Search code examples
sqlruby-on-railsrubythinking-sphinx

Thinking sphinx - complex query with intersect and subqueries


I have such models: 

class Machine < ActiveRecord::Base
  has_many :property_values, dependent: :destroy
end

class PropertyValue < ActiveRecord::Base
  belongs_to :property, touch: true
  belongs_to :machine, touch: true
end

Schema of PropertyValue model:

  create_table "property_values", force: true do |t|
    t.integer  "property_id"
    t.integer  "machine_id"
    t.datetime "created_at",  null: false
    t.datetime "updated_at",  null: false
    t.float    "value_int"
    t.string   "value_str"
  end

In my Machine model I have such method:

class Machine < ActiveRecord::Base
  def filter_search(params, order_query = 'machines.updated_at desc')
   if params[:properties].present?
    query = []
    params[:properties].each_pair do |p|
      property_id = p.first.split('_').last
      p.last.each do |type, value|
        if value.present?
          select_join_query = "(SELECT machine_id FROM property_values AS pv LEFT OUTER JOIN machines ON machines.id = pv.machine_id
                    WHERE pv.property_id = #{property_id}"
          if type == 'str'
            query << select_join_query + " AND pv.value_str ILIKE '%#{value.mb_chars}%')"
          elsif type == 'gt' || type == 'lt'
            query << select_join_query + " AND pv.value_int #{type == 'gt' ? '>=' : '<='} #{value})"
          elsif type == 'float'
            floated_val = value.to_f                                                            # because input value may be integer.
            query << select_join_query + " AND pv.value_int = #{floated_val})"
          end
        end
      end
    end

    machines = machines.where("machines.id IN (#{query.join('intersect')})").references(:property_value) if query.present?
   end
  end
end

Idea of this method is to perform separate queries for different pairs of properties and and find machines, which are satisfy these conditions via intersection. So, if I have such input properties:

{"properties"=>{"property_7"=>{"str"=>"some data"}, "property_6"=>{"gt"=>"1", "lt"=>"1000"}, "property_5"=>{"gt"=>"3", "lt"=>"800"}}}

Then it generates a query, which looks something like this:

(machines.id IN ((SELECT machine_id FROM property_values AS pv LEFT OUTER JOIN machines ON machines.id = pv.machine_id
                        WHERE pv.property_id = 7 AND pv.value_str ILIKE '%some data%')intersect(SELECT machine_id FROM property_values AS pv LEFT OUTER JOIN machines ON machines.id = pv.machine_id
                        WHERE pv.property_id = 6 AND pv.value_int >= 1)intersect(SELECT machine_id FROM property_values AS pv LEFT OUTER JOIN machines ON machines.id = pv.machine_id
                        WHERE pv.property_id = 6 AND pv.value_int <= 1000)intersect(SELECT machine_id FROM property_values AS pv LEFT OUTER JOIN machines ON machines.id = pv.machine_id
                        WHERE pv.property_id = 5 AND pv.value_int >= 3)intersect(SELECT machine_id FROM property_values AS pv LEFT OUTER JOIN machines ON machines.id = pv.machine_id
                        WHERE pv.property_id = 5 AND pv.value_int <= 800)))

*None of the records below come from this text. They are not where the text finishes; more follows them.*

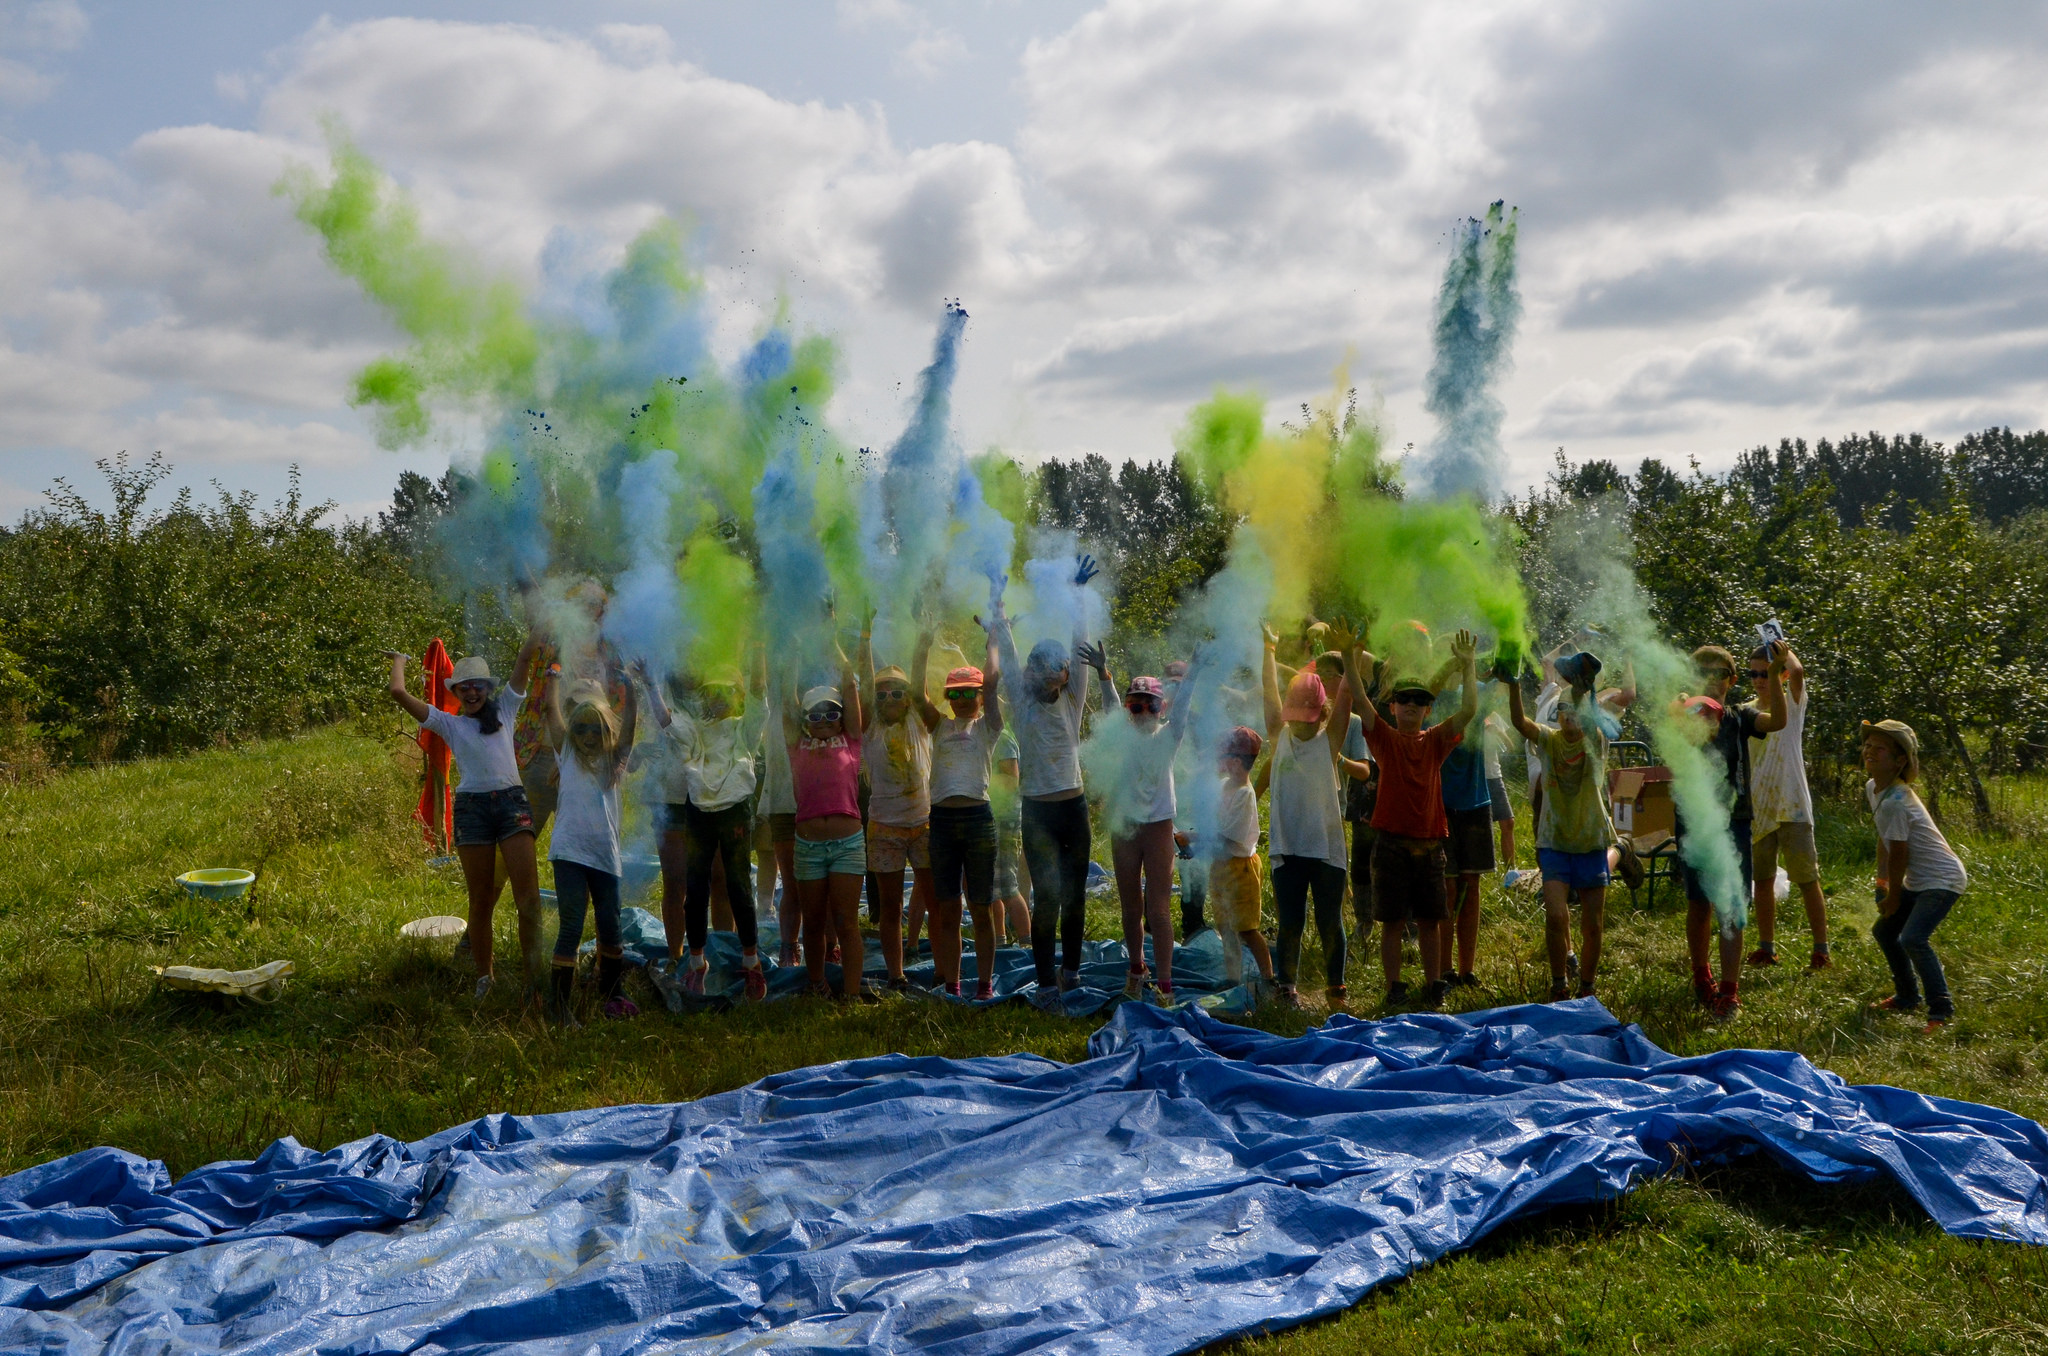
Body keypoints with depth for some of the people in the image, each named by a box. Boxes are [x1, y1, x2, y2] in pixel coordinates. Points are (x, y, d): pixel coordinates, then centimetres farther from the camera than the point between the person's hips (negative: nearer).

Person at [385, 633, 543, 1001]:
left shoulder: (503, 709, 16)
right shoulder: (449, 723, 13)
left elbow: (524, 660, 11)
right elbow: (398, 693, 8)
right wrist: (399, 662, 24)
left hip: (512, 801, 0)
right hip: (472, 806, 0)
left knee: (528, 893, -9)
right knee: (481, 899, 4)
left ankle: (535, 975, -7)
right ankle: (484, 977, 14)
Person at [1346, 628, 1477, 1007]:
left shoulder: (1435, 741, 9)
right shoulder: (1384, 738, 2)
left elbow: (1469, 710, -2)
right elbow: (1359, 698, -10)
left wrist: (1467, 666, -8)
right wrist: (1352, 656, -19)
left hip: (1430, 844, 3)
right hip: (1392, 843, -3)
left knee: (1430, 919, 9)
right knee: (1392, 920, 1)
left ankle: (1433, 987, 17)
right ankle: (1394, 988, 8)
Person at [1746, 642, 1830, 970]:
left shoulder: (1791, 703, -2)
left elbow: (1797, 671, -25)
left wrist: (1784, 649, -8)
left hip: (1792, 807, -5)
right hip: (1757, 809, 5)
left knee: (1807, 881, -2)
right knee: (1763, 881, 11)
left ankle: (1821, 950, 4)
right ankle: (1766, 947, 20)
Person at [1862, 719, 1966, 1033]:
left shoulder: (1894, 802, -27)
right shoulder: (1872, 788, 2)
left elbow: (1899, 853, -19)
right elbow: (1883, 840, 12)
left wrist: (1893, 896, -7)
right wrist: (1882, 882, 14)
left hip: (1942, 878, -10)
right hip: (1917, 880, 10)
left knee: (1913, 939, -24)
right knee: (1883, 930, 17)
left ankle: (1942, 1009, -13)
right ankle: (1907, 997, 31)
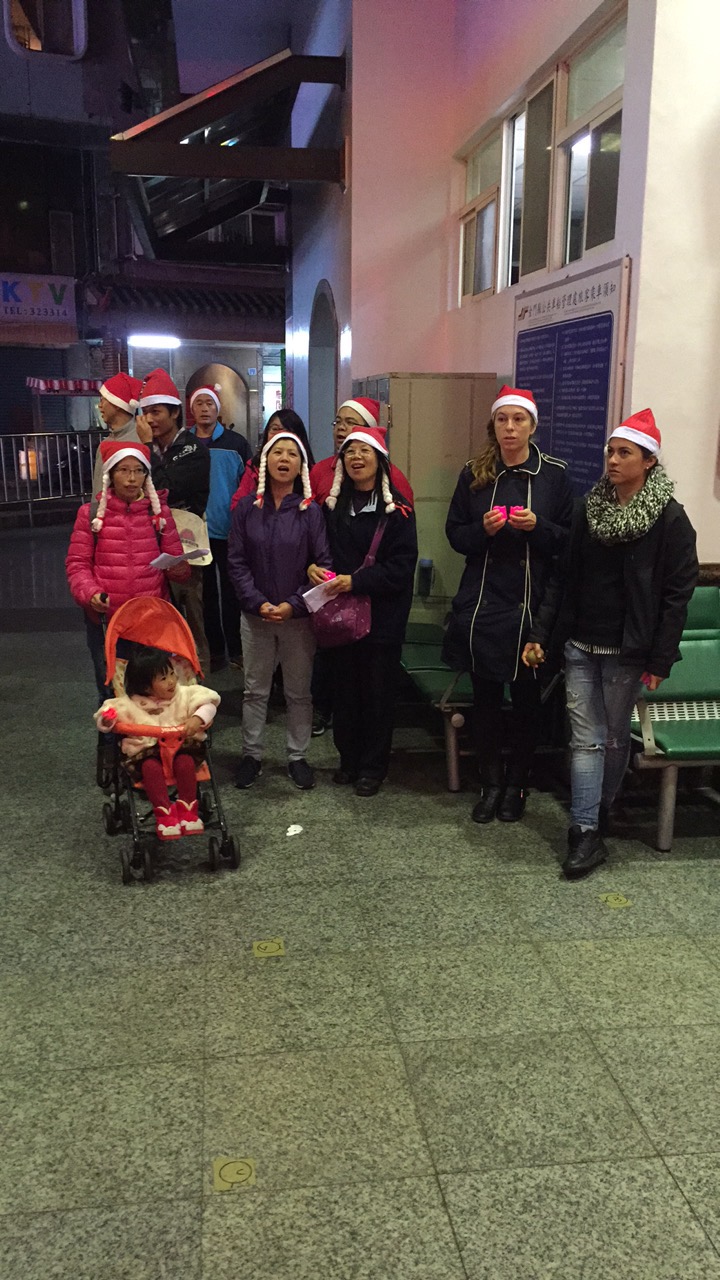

Is it possible somehow to write the analogue via Thinking sphinx, which would perform such complex query? I have no idea how to do that.


Solution

  • You'd need to split this into two parts in Sphinx as well. The first would be to search on PropertyValue (as in a Sphinx index for Machine, a value's property ids and values cannot be linked together - there's no data type of a hash in Sphinx).

    And within that search upon PropertyValue, you'd need to compose a custom SELECT clause...

    value_ids = PropertyValue.search_for_ids(
      :select => "*, ((property_id = 6 AND value_int > 1) OR (...)) AS matching",
      :with => {:matching => true}
    )
    

    And then you can use those value_ids to query for the machines you want. If you need all of the values to be present for a specific machine, then you can use the :with_all option:

    Machine.search :with_all => {:property_value_ids => value_ids}
    

    This ensures machines that match one (or more) but not all of the ids are not return.

    This may require some serious modification, as I don't quite grok the intersect stuff you're doing, but hopefully it's enough to put you on the right path.